Fri Jan 05, 2024 The Winkel-Denner Projections
Updated on Mon Jan 15, 2024
A while ago, I mentioned that there is “another good thing about the Winkel-Snyder”. And that is that it kind of triggered the creation of five very interesting projections by Peter Denner – and two, hopefully also not too bad, by myself.
Peter introduced his projections in April in a thread of the mapthematics forum. I’ll mostly just quote here what he said there, but since I’ll also present the distortion plots (once more provided by Peter), it may be worthwhile to read this blogpost even if you’ve already read that thread.
Before I start, I have to say something that, strangely enough, I have never mentioned before,
although it would fit well in the
basic knowledge section of my website:
We will be talking about x and y values here.
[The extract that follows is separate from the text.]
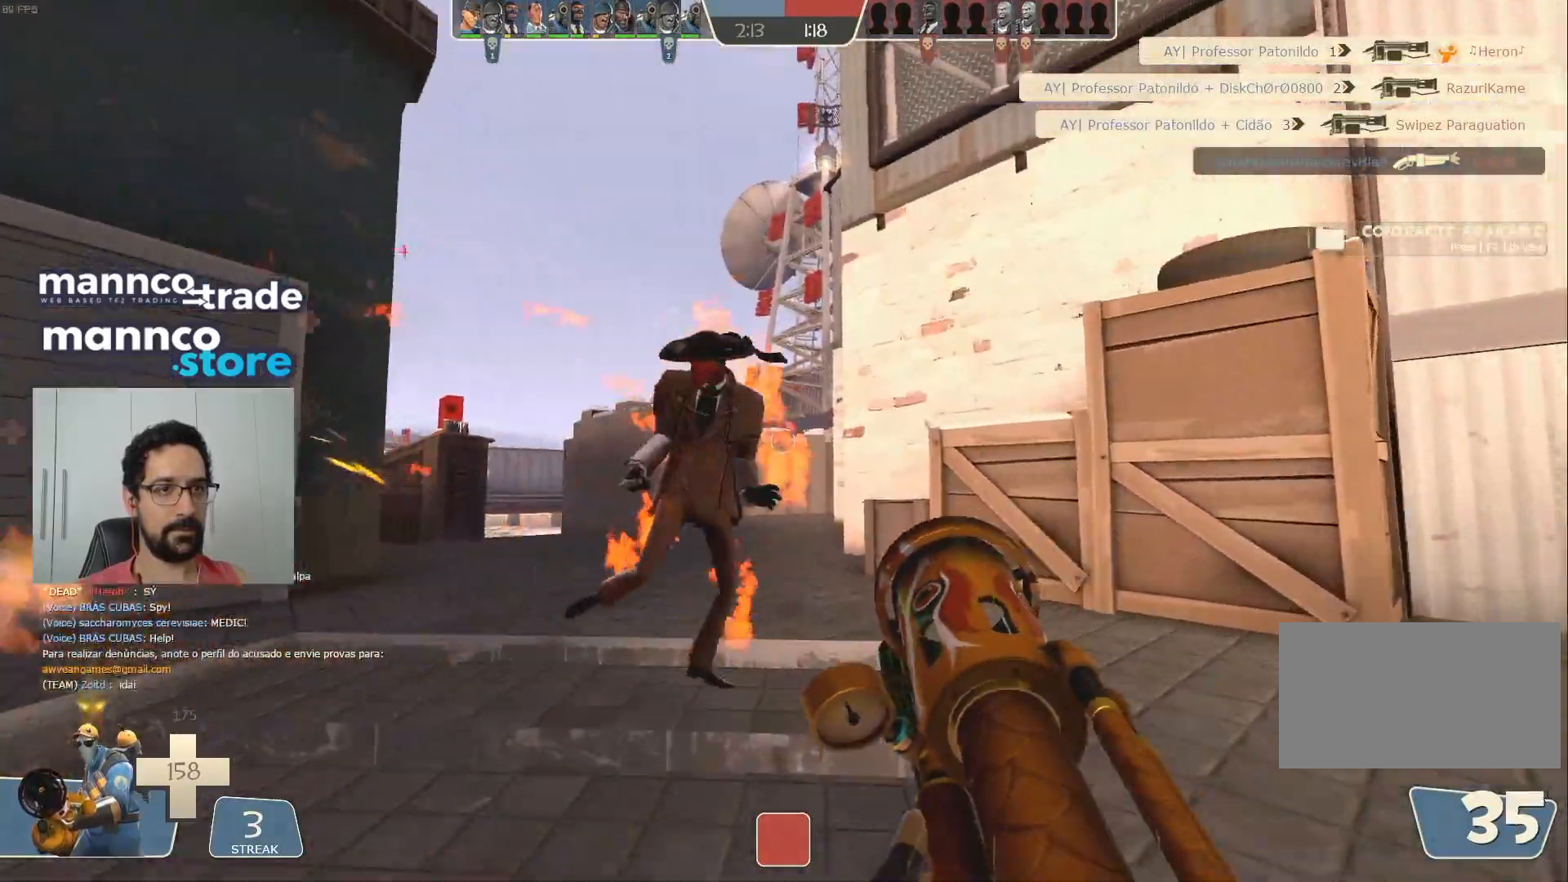
{"keys": ["d", "s"], "mouse": ["left"]}
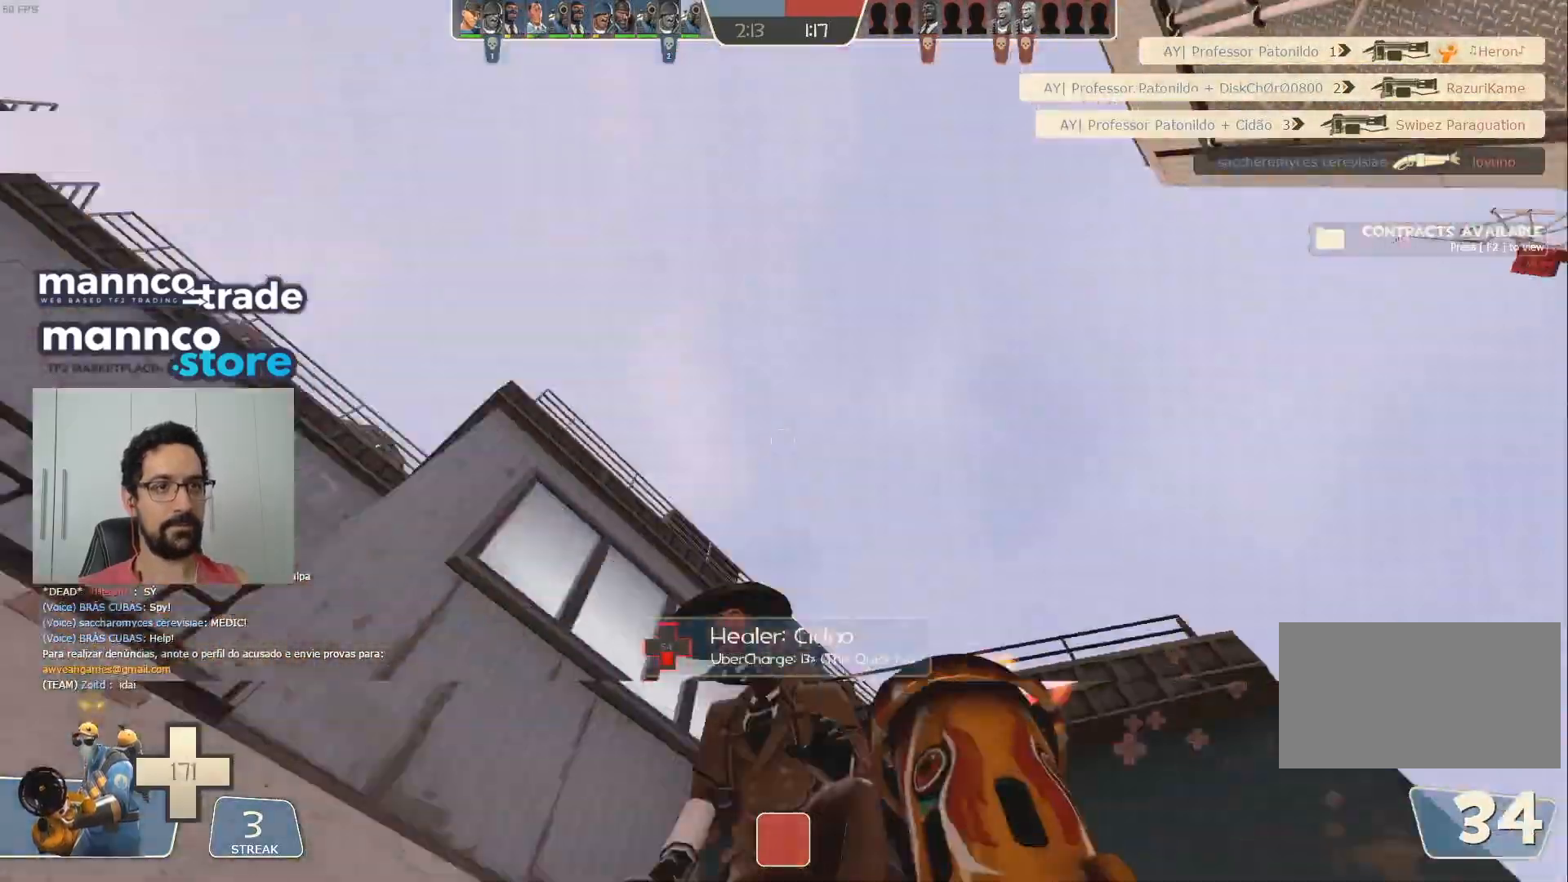
{"keys": ["s"], "mouse": ["left"], "events": [[433, "d", "up"]]}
And yes, that’s referring to exactly that thing that you (hopefully) remember from your geometry lessons in school. That’s what map projections are all about: Transferring spherical polar coordinates to coordinates you can draw in a cartesian coordinate system.
Let’s get it started – and, der Esel nennt sich immer zuerst, I’m going to begin with one my own projections.
Winkelish Projection I
In a a comment in February, Peter Denner mentioned the Winkel-Snyder. We continued to talk about this projection, and during the conversation, I remembered an experiment of my own that I carried out in August 2018 and showed it to Peter. I was an attempt to create a “Winkel-Tripelish” projection with lower areal distortion (knowingly at the expense of higher angular distortion).
The idea was easy: Winkel Tripel’s x and y values are the arithmetic means of the equirectangular and Aitoff projections. So it’s obvious that you can reduce the areal inflation if you replace the Aitoff with the equivalent Hammer projection. I tried this with standard parallels at arccos(2/π) (≈50°28´, or 50.46°, resulting in the same aspect ratio like Winkels original) and 40° (aspect ratio like the Winkel Tripel Bartholomew). Here are the results – in both cases the Hammer is scaled up to the size of the Aitoff before averaging with the equirectangular:
I have to say that I was not very fond of this projection (and I still not am),
that‘s why I discarded it at that time. Now I am adding it to my Projection Collection for
1. While it’s not great, it’s certainly not bad;
2. a large part of this website is about comparing map projections, showing their advantages and deficiencies, so even projections that are not that great have its place;
2. it makes a good intro for the Winkel-Denner projections.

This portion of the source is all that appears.